Parent-offspring conflict over clutch size

We present a model for sexually-reproducing diploids in which a female can produce a variable (generally large) clutch size, where the sibs then compete over some fixed resource, and where certain offspring use siblicide to reduce the primary clutch/brood size created by the mother. Where siblicide involves neither direct energy loss (e. g. fighting cost) nor gain (e. g. cannibalism) to an offspring, the optimal clutch size for an offspring can differ from the optimum for the mother, i.e. there can be parent-offspring conflict over clutch size.
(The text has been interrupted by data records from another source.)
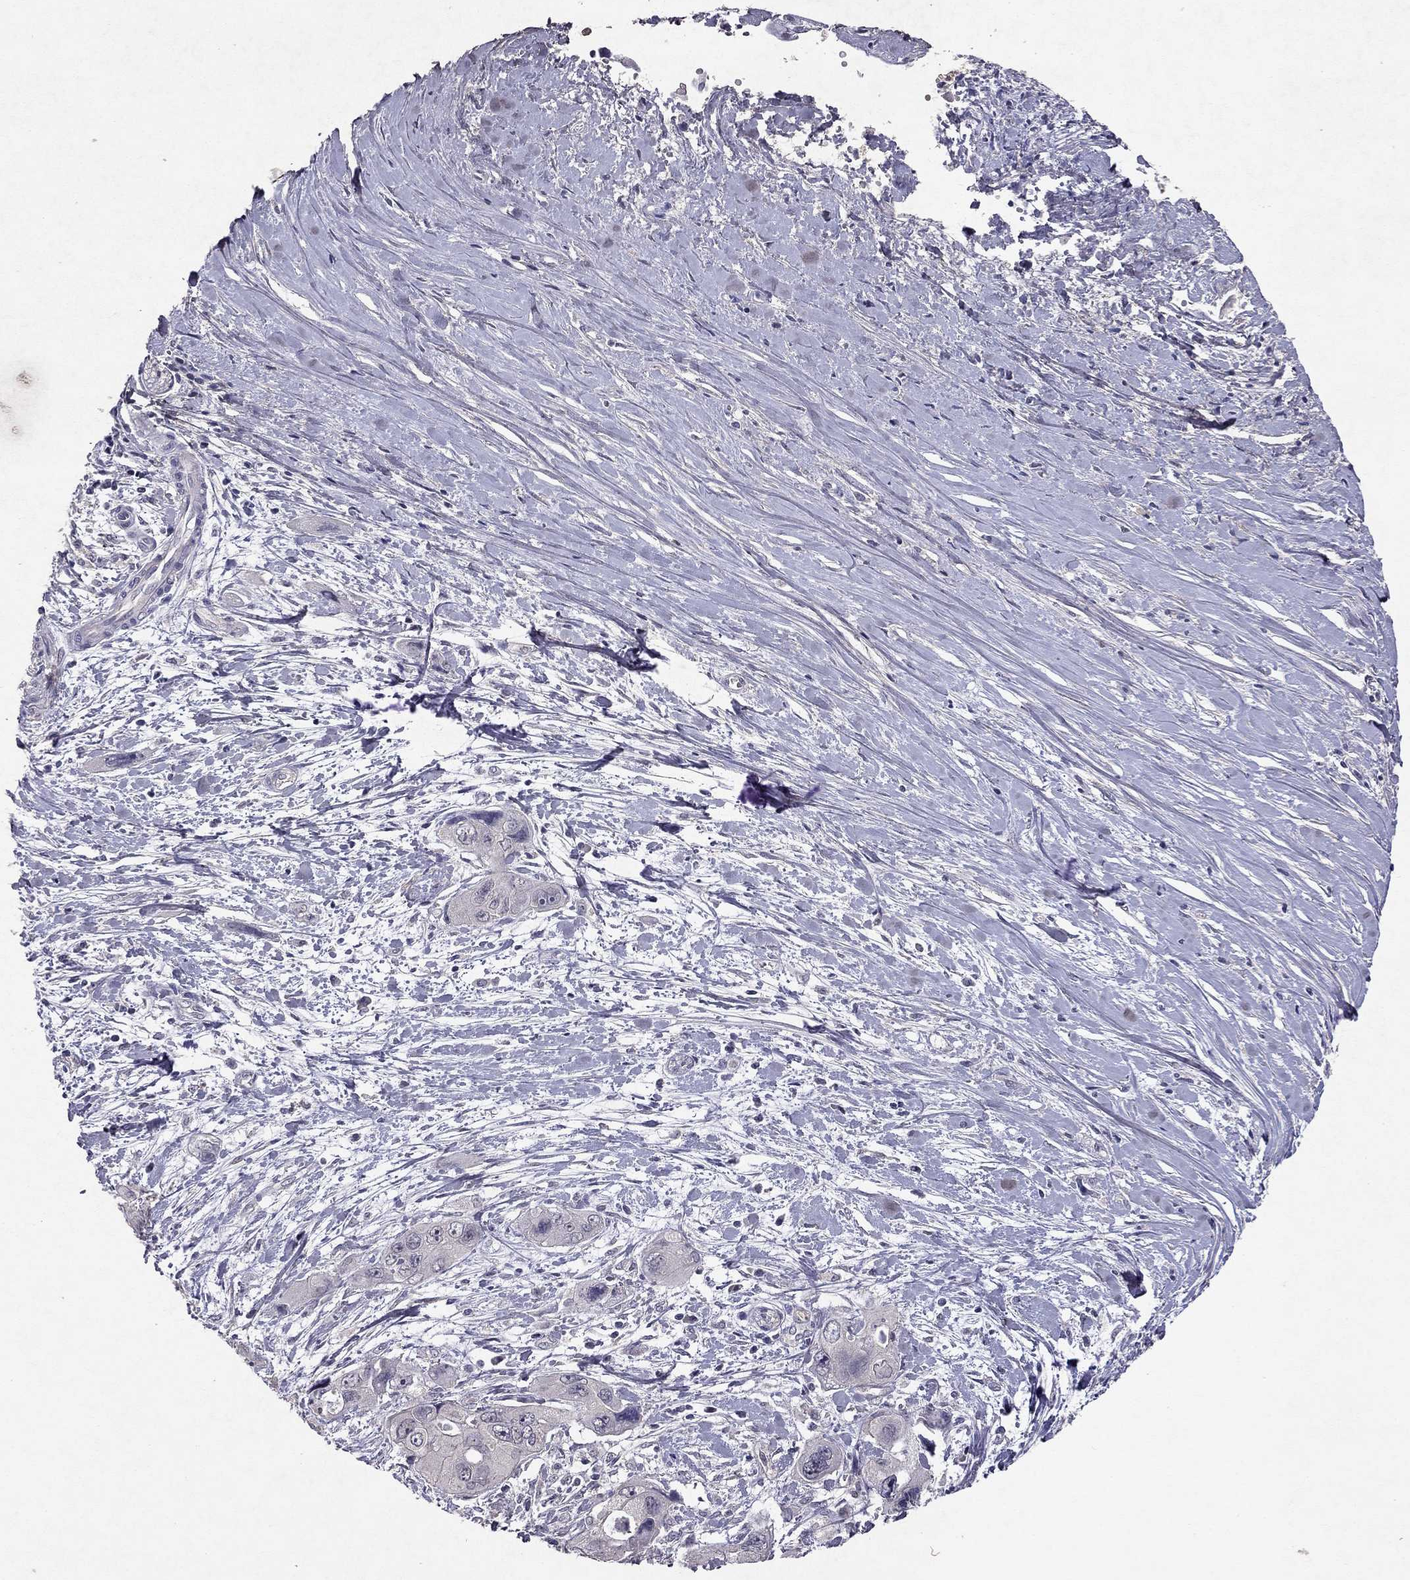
{"staining": {"intensity": "negative", "quantity": "none", "location": "none"}, "tissue": "pancreatic cancer", "cell_type": "Tumor cells", "image_type": "cancer", "snomed": [{"axis": "morphology", "description": "Adenocarcinoma, NOS"}, {"axis": "topography", "description": "Pancreas"}], "caption": "Micrograph shows no protein staining in tumor cells of pancreatic cancer tissue.", "gene": "ESR2", "patient": {"sex": "male", "age": 47}}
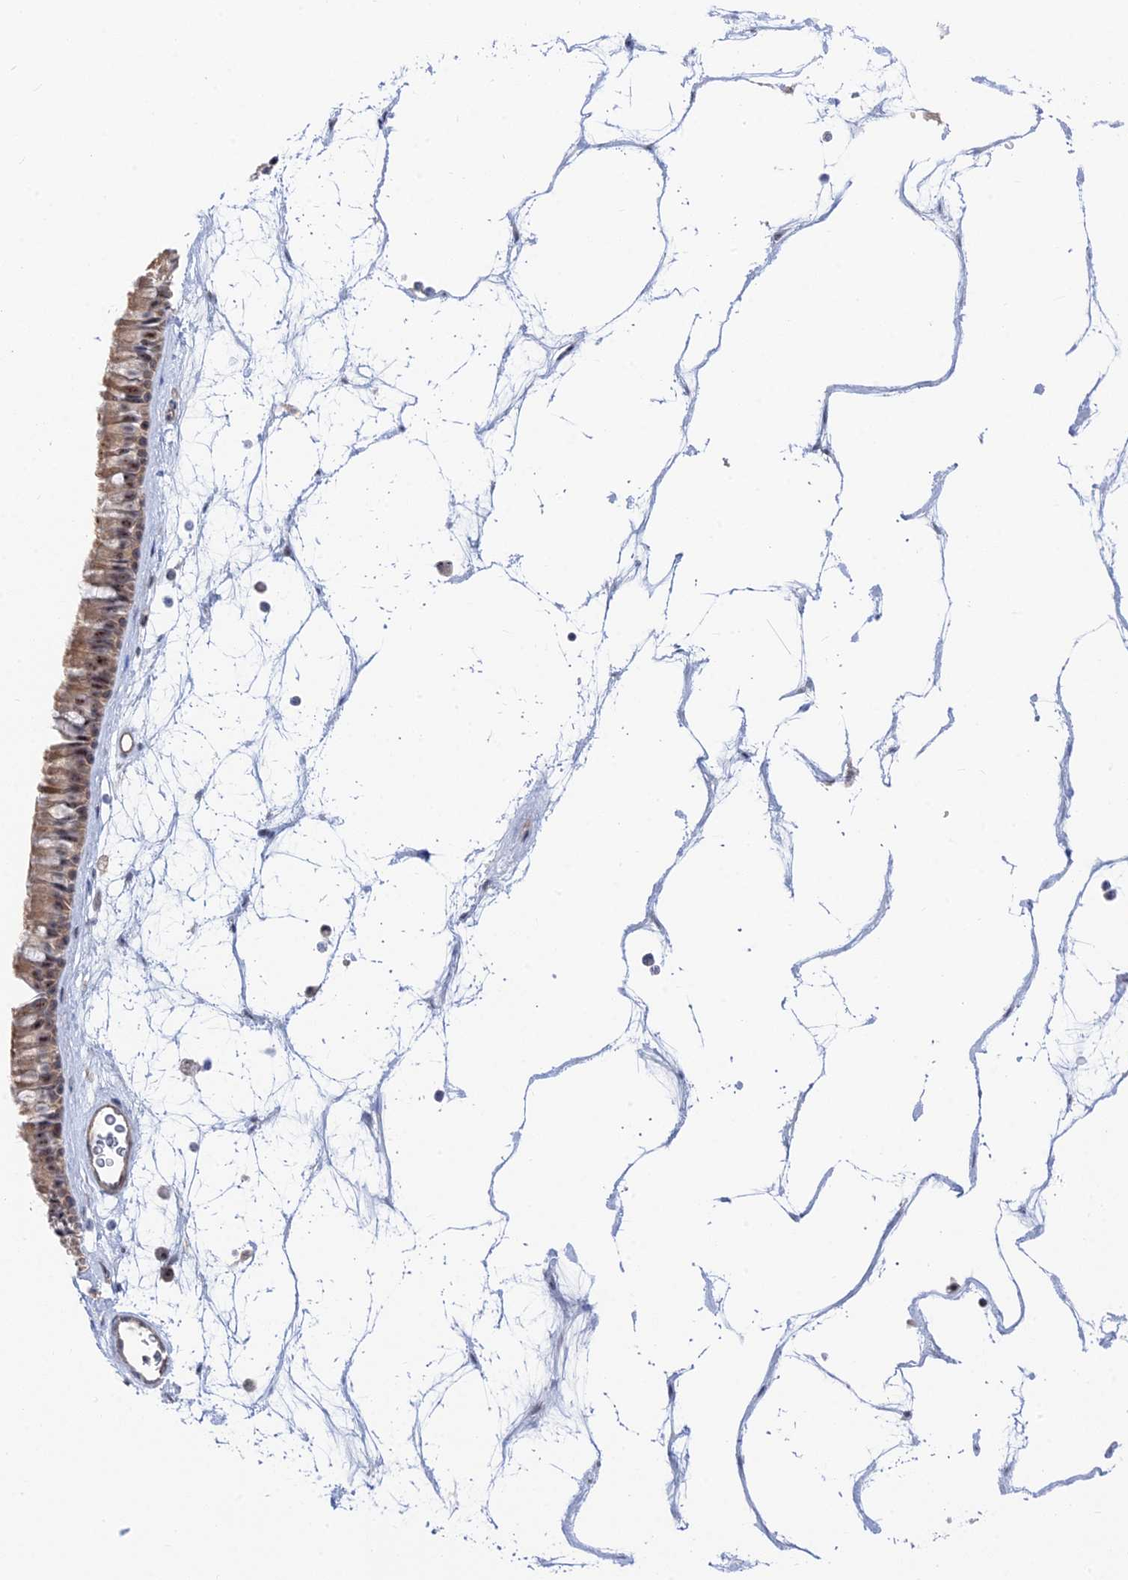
{"staining": {"intensity": "weak", "quantity": ">75%", "location": "cytoplasmic/membranous,nuclear"}, "tissue": "nasopharynx", "cell_type": "Respiratory epithelial cells", "image_type": "normal", "snomed": [{"axis": "morphology", "description": "Normal tissue, NOS"}, {"axis": "topography", "description": "Nasopharynx"}], "caption": "A brown stain shows weak cytoplasmic/membranous,nuclear positivity of a protein in respiratory epithelial cells of normal human nasopharynx.", "gene": "CFAP92", "patient": {"sex": "male", "age": 64}}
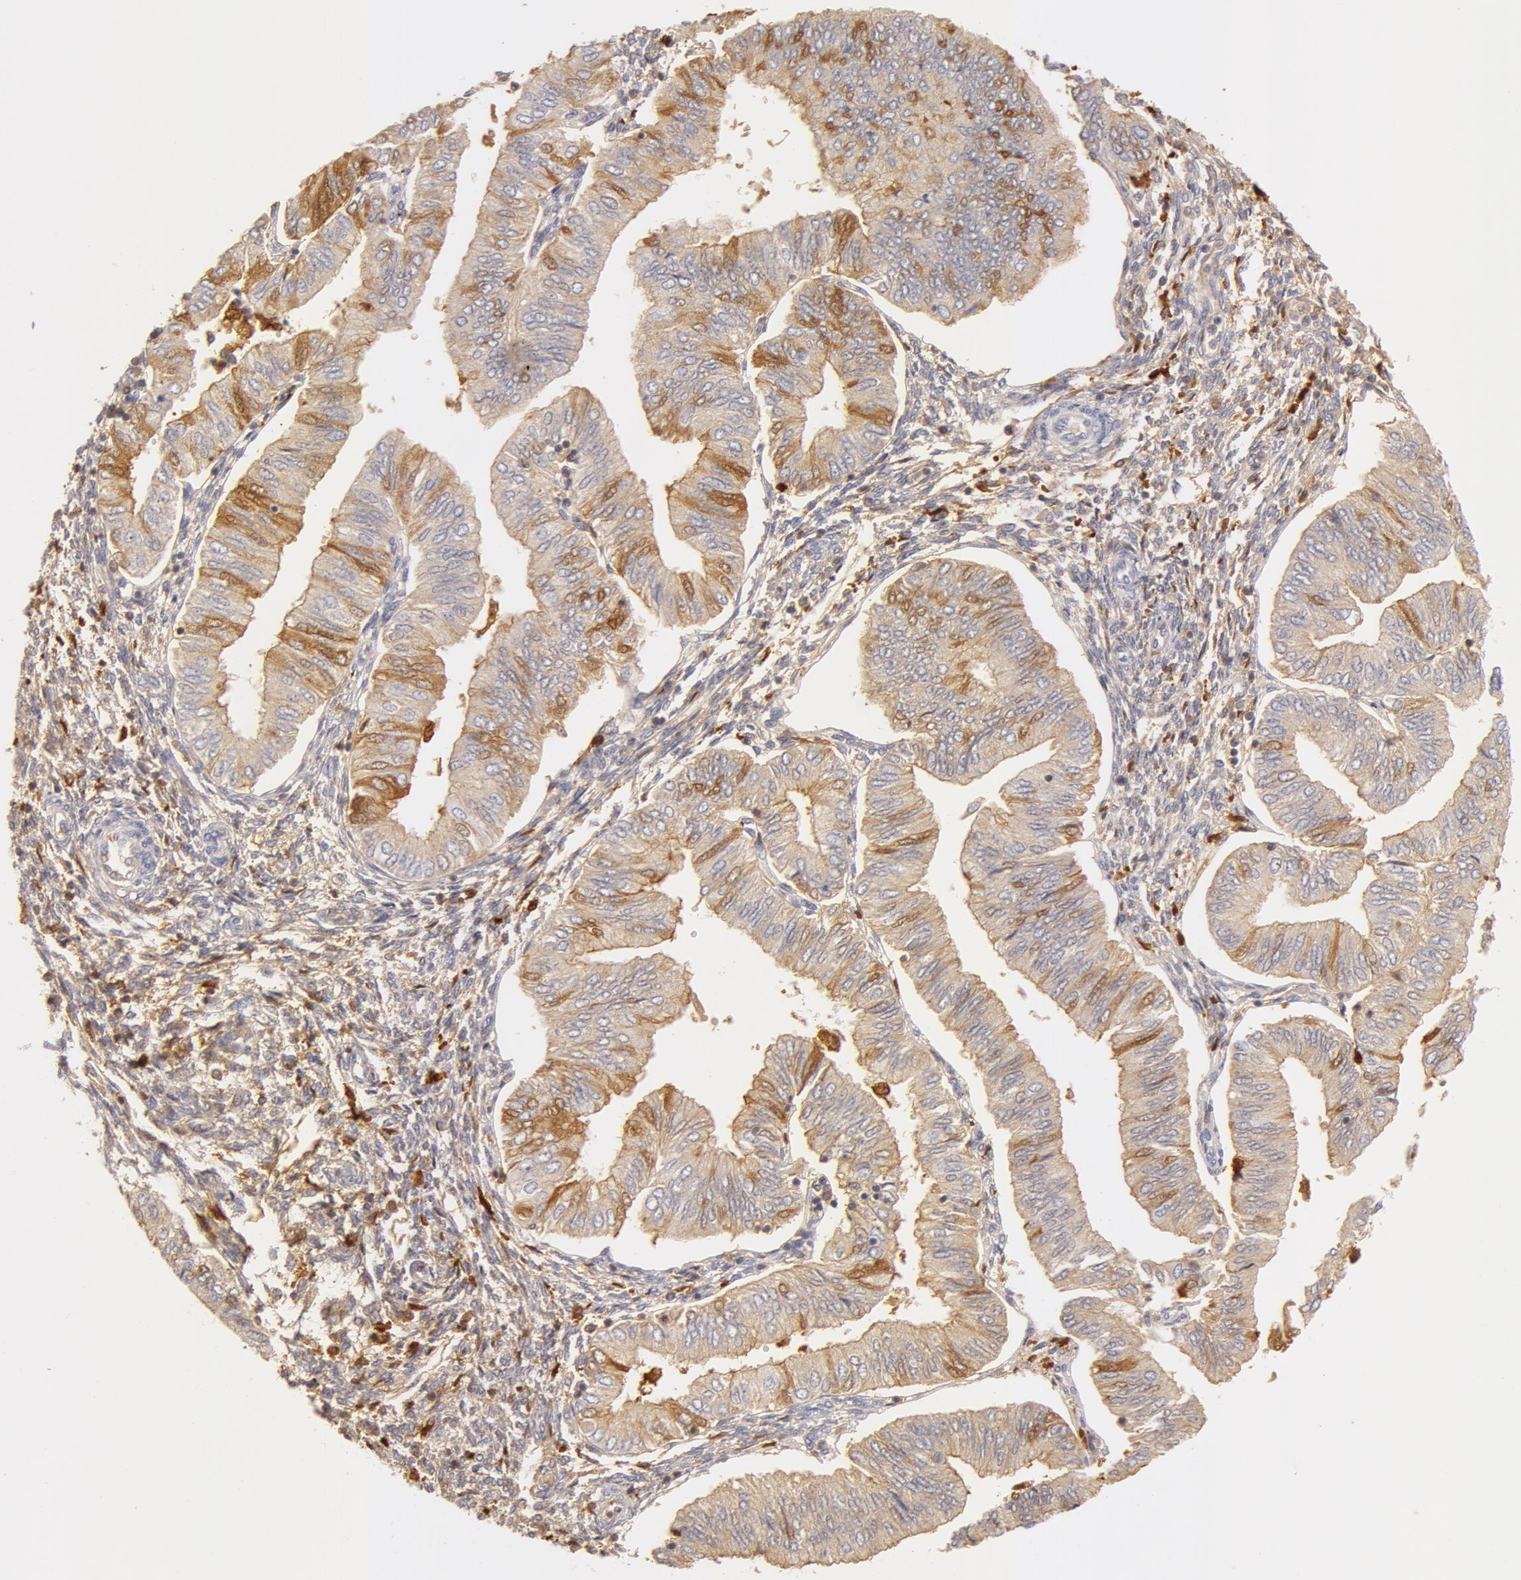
{"staining": {"intensity": "weak", "quantity": "<25%", "location": "cytoplasmic/membranous"}, "tissue": "endometrial cancer", "cell_type": "Tumor cells", "image_type": "cancer", "snomed": [{"axis": "morphology", "description": "Adenocarcinoma, NOS"}, {"axis": "topography", "description": "Endometrium"}], "caption": "DAB (3,3'-diaminobenzidine) immunohistochemical staining of human endometrial adenocarcinoma reveals no significant expression in tumor cells. (Brightfield microscopy of DAB (3,3'-diaminobenzidine) IHC at high magnification).", "gene": "GC", "patient": {"sex": "female", "age": 51}}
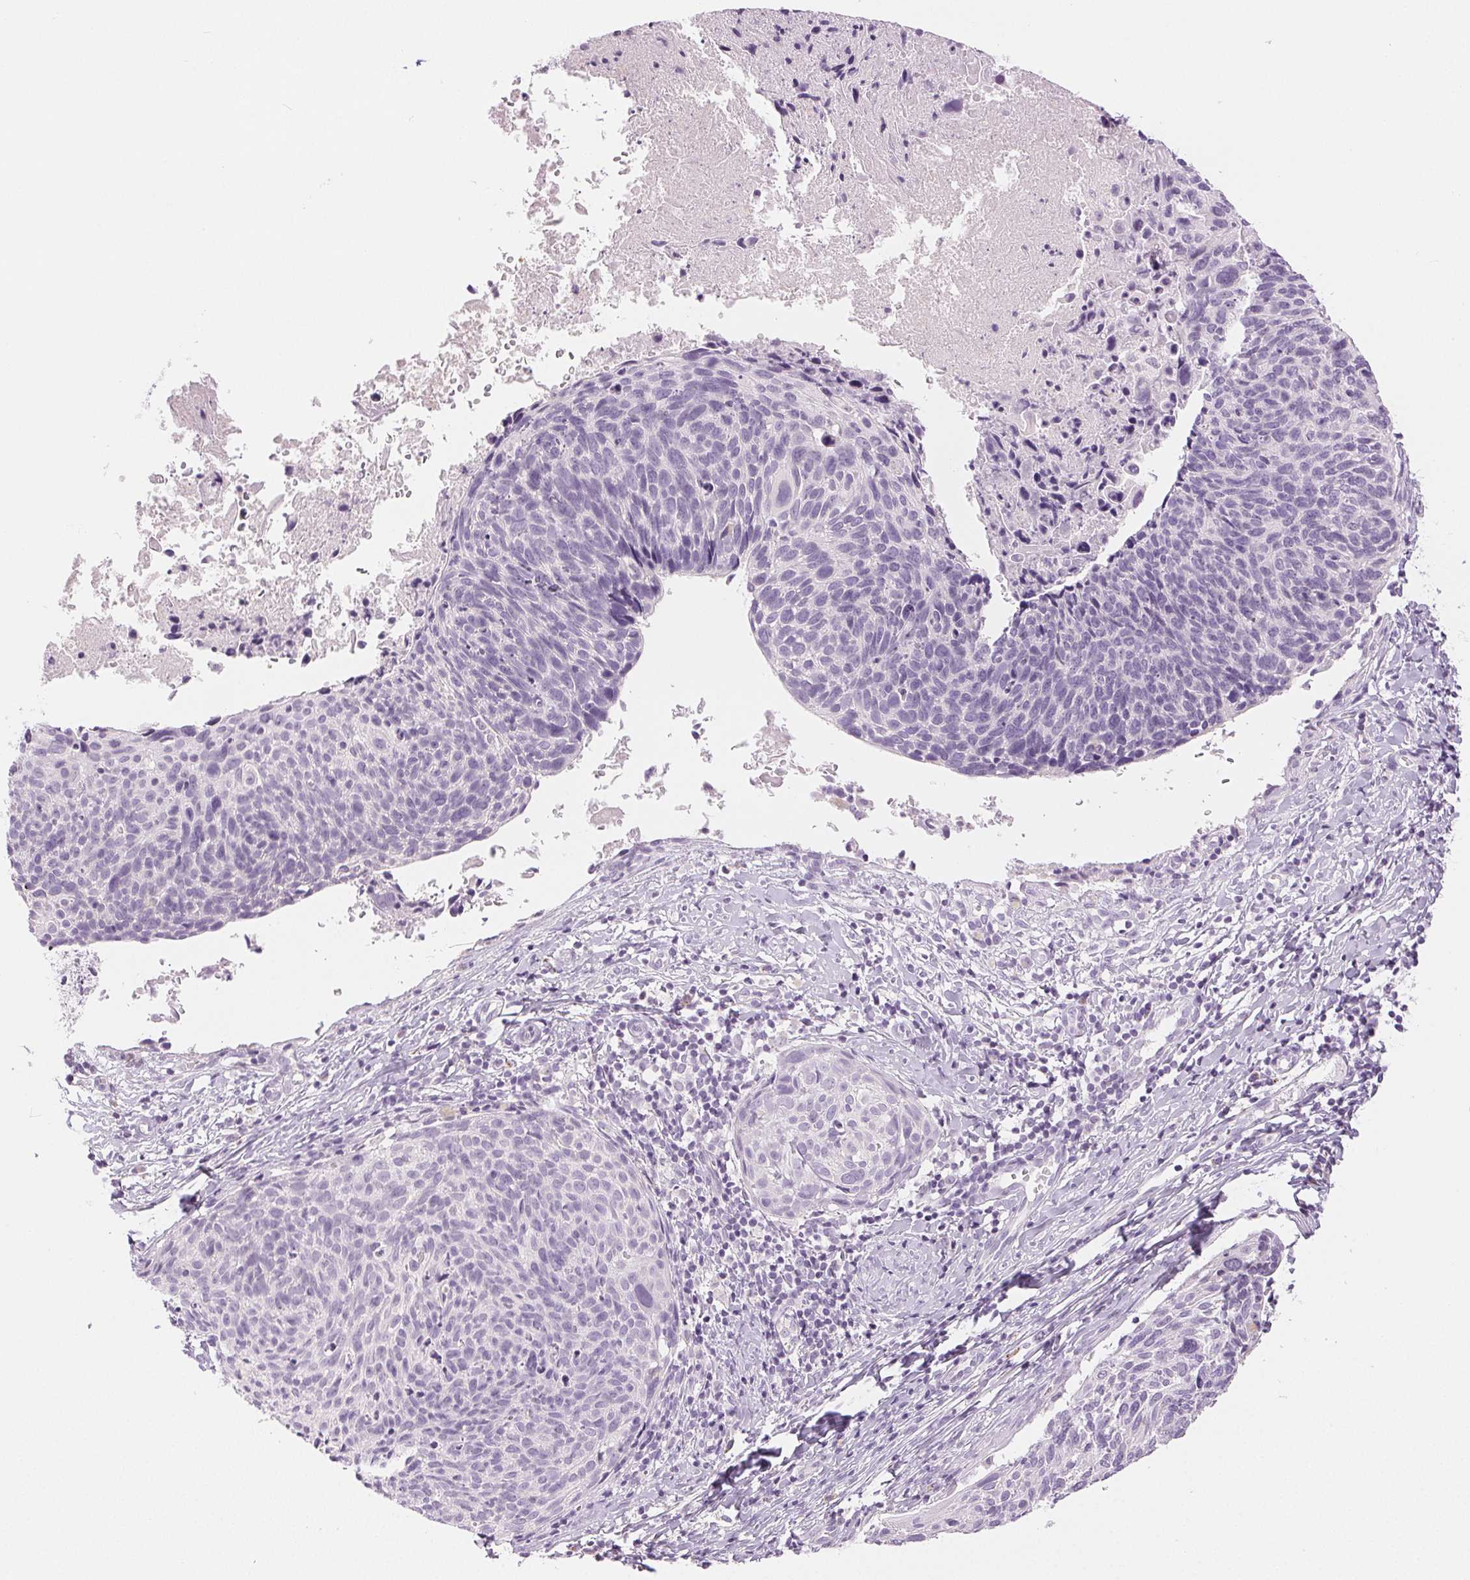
{"staining": {"intensity": "negative", "quantity": "none", "location": "none"}, "tissue": "cervical cancer", "cell_type": "Tumor cells", "image_type": "cancer", "snomed": [{"axis": "morphology", "description": "Squamous cell carcinoma, NOS"}, {"axis": "topography", "description": "Cervix"}], "caption": "Cervical cancer was stained to show a protein in brown. There is no significant staining in tumor cells. (Brightfield microscopy of DAB immunohistochemistry (IHC) at high magnification).", "gene": "SLC5A2", "patient": {"sex": "female", "age": 49}}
The magnitude of this evolutionary conflict (measured in terms of difference between clutch size optima) increases with multipaternity of the brood and with the steepness of the initial decline in offspring survivorship (through sib-competition as further offspring are added to the brood). However, the disparity in clutch size optima may not be great. Where the integer clutch size optima are the same, there will clearly be no conflict. Where this differs, resolution of the evolutionary conflict could involve much apparent behavioral conflict, commonly manifest as siblicidal aggression. The ESS (evolutionarily stable strategy) for such a game will depend upon the direct costs and benefits of siblicide, as well as on the indirect costs to sibs via relatedness. If the only costs of siblicide arise through relatedness, then offspring will 'win' in the sense that the eventual clutch size will match the offspring optimum. Whether or not the mother will produce this clutch size depends on the mechanism controlling siblicide. A siblicidal ESS will occur when offspring are programmed to kill a fixed number/proportion of a brood ('victim-based siblicide'), but not if programmed to reduce the sibship to the offspring optimum ('survivor-based siblicide'). With survivor-based siblicide, the mother can do no better than to lay the offsprings' optimal clutch size.